Und dann gibt es Tage, die sich zögernd aus dem Schlaf schälen, in denen man die Augen noch in Traumbilder hinein öffnet. In die noch das Klopfen an der Tür nachhallt, das bedrohlich die nächtliche Wohnung erfüllte. Neben Rauls auf der Seite liegendem Körper hatte ich mich aufgesetzt und gelauscht, wenn nicht auch das geträumt war; in das schwarze Loch des Flurs hinter der offenen Schlafzimmertür hatte ich gestarrt und zu spüren vermeint, wie sich etwas Dunkles dort zusammenballte, in irgendeiner Ecke dem lauerte, der sich darauf zu wagen würde. Am liebsten hätte ich Raul gerüttelt, laut gerufen, doch lähmend hielt mich die Angst und schnürte mir die Stimme ab. Auch war da der Gedanke, daß Raul sich vielleicht nicht rührte, weil er es nicht mehr konnte, daß ich tatsächlich ganz alleine dem Dunkeln ausgeliefert war. Schließlich war ich aufgestanden, auf das Schwarze zu, hatte mich bis zur Tür getastet und voller Grauen in die gähnenden Schatten des Wohnzimmers gesehen. Mit klopfender Brust hatte ich mich im Bett wiedergefunden, mich an Rauls Rücken gedrängt und mit offenen Augen die Dunkelheit fortgeschaut.
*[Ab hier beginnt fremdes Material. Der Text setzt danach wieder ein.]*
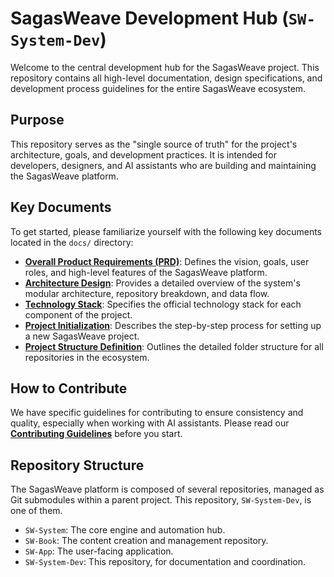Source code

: # SagasWeave Development Hub (`SW-System-Dev`)

Welcome to the central development hub for the SagasWeave project. This repository contains all high-level documentation, design specifications, and development process guidelines for the entire SagasWeave ecosystem.

## Purpose

This repository serves as the "single source of truth" for the project's architecture, goals, and development practices. It is intended for developers, designers, and AI assistants who are building and maintaining the SagasWeave platform.

## Key Documents

To get started, please familiarize yourself with the following key documents located in the `docs/` directory:

-   **[Overall Product Requirements (PRD)](./docs/prd/SagasWeave-Overall-PRD.md)**: Defines the vision, goals, user roles, and high-level features of the SagasWeave platform.
-   **[Architecture Design](./docs/design/sagasweave-architecture.md)**: Provides a detailed overview of the system's modular architecture, repository breakdown, and data flow.
-   **[Technology Stack](./docs/design/tech-stack.md)**: Specifies the official technology stack for each component of the project.
-   **[Project Initialization](./docs/design/project-initialization.md)**: Describes the step-by-step process for setting up a new SagasWeave project.
-   **[Project Structure Definition](./docs/design/project-structure-definition.md)**: Outlines the detailed folder structure for all repositories in the ecosystem.

## How to Contribute

We have specific guidelines for contributing to ensure consistency and quality, especially when working with AI assistants. Please read our **[Contributing Guidelines](./CONTRIBUTING.md)** before you start.

## Repository Structure

The SagasWeave platform is composed of several repositories, managed as Git submodules within a parent project. This repository, `SW-System-Dev`, is one of them.

-   `SW-System`: The core engine and automation hub.
-   `SW-Book`: The content creation and management repository.
-   `SW-App`: The user-facing application.
-   `SW-System-Dev`: This repository, for documentation and coordination.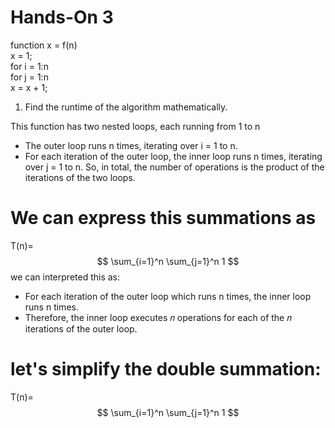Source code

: # Hands-On 3

function x = f(n)</br>
   x = 1;</br>
   for i = 1:n</br>
        for j = 1:n</br>
             x = x + 1;</br>

1) Find the runtime of the algorithm mathematically.

This function has two nested loops, each running from 1 to n
* The outer loop runs n times, iterating over i = 1 to n.
* For each iteration of the outer loop, the inner loop runs n times, iterating over j = 1 to n.
So, in total, the number of operations is the product of the iterations of the two loops.

# We can express this summations as  
T(n)=
$$
\sum_{i=1}^n \sum_{j=1}^n 1
$$ 
we can interpreted this as:
* For each iteration of the outer loop which runs n times, the inner loop runs n times.
* Therefore, the inner loop executes 𝑛 operations for each of the 𝑛 iterations of the outer loop.

# let's simplify the double summation:
T(n)=
$$
\sum_{i=1}^n \sum_{j=1}^n 1
$$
Vorsichtig hob ich die Decke an, um Raul nicht zu wecken, und flüchtete aus dem Bett. Auf dem Weg ins Bad wurde es schwarz vor meinen Augen, blind tastete ich mich am Regal entlang bis zur offenen Tür, stolperte über Rauls Schuhe und schloß die Tür sacht von innen, während der Schmerz in meine rechten Zehen fuhr. Auf dem Wannenrand sitzend, wartete ich, bis die Schwärze sich von außen her zersetzte und der Boden zurück in die Waagrechte kippte.
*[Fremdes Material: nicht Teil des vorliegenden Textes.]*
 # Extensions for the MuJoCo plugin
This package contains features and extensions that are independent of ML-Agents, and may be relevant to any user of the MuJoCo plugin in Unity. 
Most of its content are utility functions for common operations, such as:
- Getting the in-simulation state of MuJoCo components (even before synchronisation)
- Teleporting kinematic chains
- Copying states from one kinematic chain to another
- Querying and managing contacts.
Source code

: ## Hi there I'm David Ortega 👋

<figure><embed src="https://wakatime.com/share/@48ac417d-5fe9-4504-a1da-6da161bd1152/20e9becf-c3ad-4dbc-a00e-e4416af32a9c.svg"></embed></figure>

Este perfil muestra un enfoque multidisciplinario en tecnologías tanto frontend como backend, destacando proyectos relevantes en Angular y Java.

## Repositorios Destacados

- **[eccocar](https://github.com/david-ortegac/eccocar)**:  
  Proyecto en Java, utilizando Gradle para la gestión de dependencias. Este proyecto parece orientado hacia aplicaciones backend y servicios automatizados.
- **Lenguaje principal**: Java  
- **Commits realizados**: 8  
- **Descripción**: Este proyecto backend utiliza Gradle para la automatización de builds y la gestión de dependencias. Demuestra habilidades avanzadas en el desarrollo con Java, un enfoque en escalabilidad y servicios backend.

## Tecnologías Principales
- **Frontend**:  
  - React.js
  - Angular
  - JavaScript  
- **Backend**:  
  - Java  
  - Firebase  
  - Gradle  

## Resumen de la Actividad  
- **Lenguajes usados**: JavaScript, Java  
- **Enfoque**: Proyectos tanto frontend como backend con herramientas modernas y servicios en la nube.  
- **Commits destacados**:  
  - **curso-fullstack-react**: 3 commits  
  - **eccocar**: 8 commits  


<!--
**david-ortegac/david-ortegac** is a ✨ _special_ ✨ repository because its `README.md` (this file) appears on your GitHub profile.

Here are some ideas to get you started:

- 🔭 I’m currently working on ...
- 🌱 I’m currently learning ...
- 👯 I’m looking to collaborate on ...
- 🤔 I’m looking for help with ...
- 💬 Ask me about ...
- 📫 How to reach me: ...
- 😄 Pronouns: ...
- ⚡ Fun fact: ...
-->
Später lenkte ich mein Fahrrad durch einen grauverhangenen Morgen, hinter dröhnenden Bussen und von heimtückischen Taxen bedrängt. An der Ampel vor den Quais überholte ich sie alle auf dem schmalen Bürgersteig und fuhr auf die offene Brücke hinaus. Schlammbraun wälzte sich die Seine unter ihr hindurch, nicht das kleinste Kräuseln in der windstillen Trasse zwischen den Häusern, über der ein wie aus Erz gegossener Himmel lag. Auf dem Kopfsteinpflaster im Louvre drängte mich ein Mopedfahrer fast zu nah an den hohen Randstein, und ich schloß die Hände fester um den Lenker, schleuste mich durch den finsteren Torbogen im Seitentrakt des Louvre und wurde in der Rue de Rivoli wieder ausgespuckt. Auf der rechten Seineseite sind die Straßen enger und die Häuser dunkler als auf der linken; zumindest kommt es mir, wenn ich vom breiten Boulevard de l’Opéra in Richtung Bibliothek Richelieu abbiege, jedes Mal vor, als ragten die rußigen Fassaden gedrängter in den Himmel, als klemmten sie nur widerwillig zwischen zwei Reihen parkender Autos einen Spalt auf, durch den ich das Fahrrad manövriere, oft gegen die Fahrtrichtung, um nicht ganze Blocks umrunden zu müssen. Nachdem ich in der Rue Vivienne ein Stück geschoben hatte, fuhr ich die ruhige Einbahnstraße zum Seiteneingang der Nationalbibliothek wieder entgegengesetzt entlang, und kurz bevor ich das an den Zaun aus Eisenstäben anschließende Tor erreichte, sah ich Sergio. An dem Kiosk schräg gegenüber stand er mit dem Rücken zu mir, wollte es mir scheinen, und kaufte eine Zeitung, groß, leicht nach vorne gebeugt, eine helle Leinenjacke. Ich bremste erstarrt, schob das Fahrrad in die Einfahrt, über den knirschenden Kies, und meinte, seinen Blick auf mir zu spüren; vielleicht nicht das erste Mal, vielleicht hatte er mich ausfindig gemacht und meine Gewohnheiten erkundet, um halb neun an der Nationalbibliothek, der hintere Eingang, wenn sie mit dem Fahrrad kommt, vorne an der Rue de Richelieu, wenn sie den Bus genommen hat, fünfzig zu fünfzig, regnete es nicht, standen die Chancen hinten auf jeden Fall gut.